The minimization procedure consisted of three consecutive sets of ∼2000 steps with varying integrators: unconstrained steepest descent followed by unconstrained low-memory Broyden–Fletcher–Goldfarb–Shanno and, finally, another set of steepest descent but this time with all bonds constrained. The initiation procedure consisted of two sequential MD runs of 50 ps with different restraints on the PAMAM molecule. In the first run, all heavy atoms were restrained with a force constant of 1000 kJ·mol–1·nm–2, while in the second run, only the nitrogen atoms were restrained.

Poisson–Boltzmann/Monte Carlo Settings

The PB calculations were done with DelPhi V5.1[82] using GROMOS 54A7 force field partial charges, with the exception of the amino group charges. Atomic radii were derived from the Lennard–Jones parameters of each atom against the oxygen of a water molecule.[83] The relative permittivity constants were 2 for PAMAM and 80 for the solvent. We used a temperature of 298 K and an ionic strength of 0.1 M. All PB calculations were done in a cubic grid with coulombic boundary potential.

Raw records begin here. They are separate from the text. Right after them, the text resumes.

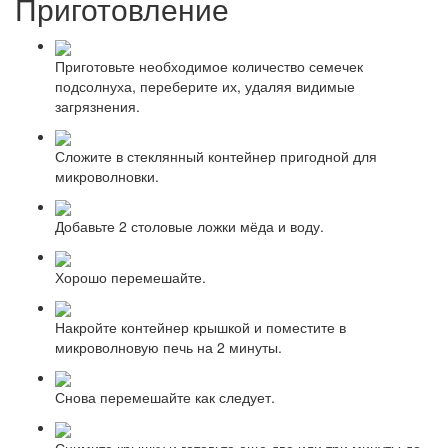
Приготовление
Приготовьте необходимое количество семечек
подсолнуха, переберите их, удаляя видимые
загрязнения.
Сложите в стеклянный контейнер пригодной для
микроволновки.
Добавьте 2 столовые ложки мёда и воду.
Хорошо перемешайте.
Накройте контейнер крышкой и поместите в
микроволновую печь на 2 минуты.
Снова перемешайте как следует.
Снимите крышку и готовьте еще две или три минуты до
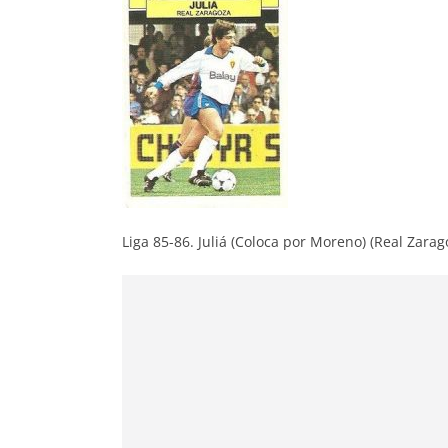
Liga 85-86. Juliá (Coloca por Moreno) (Real Zarag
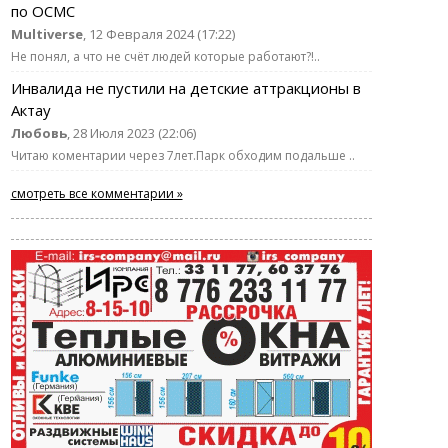
по ОСМС
Multiverse
, 12 Февраля 2024 (17:22)
Не понял, а что не счёт людей которые работают?!..
Инвалида не пустили на детские аттракционы в
Актау
Любовь
, 28 Июля 2023 (22:06)
Читаю коментарии через 7лет.Парк обходим подальше ..
смотреть все комментарии »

We used a two-step focusing procedure[84] with 61 grid points and the focus grid being four times smaller than the coarser grid (corresponding to a grid space of 1.0 for the coarser grid and 0.25 for the smaller). The convergence threshold value was set to 0.01kBT/e.

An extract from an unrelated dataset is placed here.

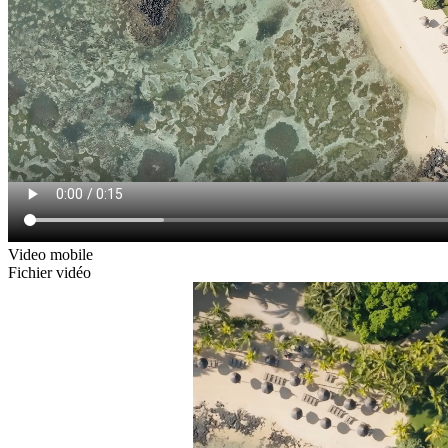
Video mobile
Fichier vidéo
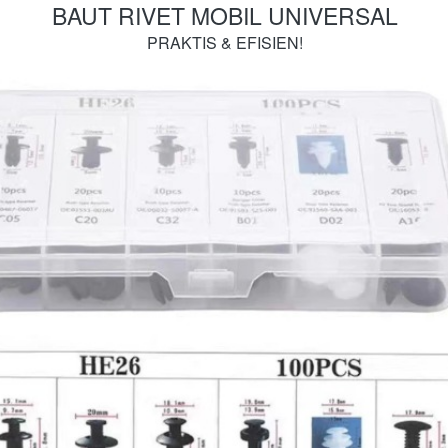
BAUT RIVET MOBIL UNIVERSAL
PRAKTIS & EFISIEN!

PETIT V1.6[85] was used to perform the Monte Carlo sampling of protonation states with 105 cycles. Each cycle consists of random trial exchanges of the protonation state of all individual sites and pairs of sites with an interaction larger than 2 pH units that are either accepted or rejected according to a Metropolis criterion.[86]

Analyses

The analyses were carried out on the equilibrated segments of all simulations using tools from the GROMACS package[75] together with in-house scripts. To calculate the hydrogen bonds in PAMAM, we need to circumvent a CpHMD-specific feature:[56] all possible protonation positions have explicit protons present throughout the simulation, varying only in their charge upon (de)protonation events. Thus, we defined hydrogen bonds with simple 3.2 Å distance criteria[87] for two nitrogen atoms or a nitrogen atom and an oxygen atom. All error bars show the standard error of the mean between the different replicates. PyMOL was used to generate all structural representations.[88]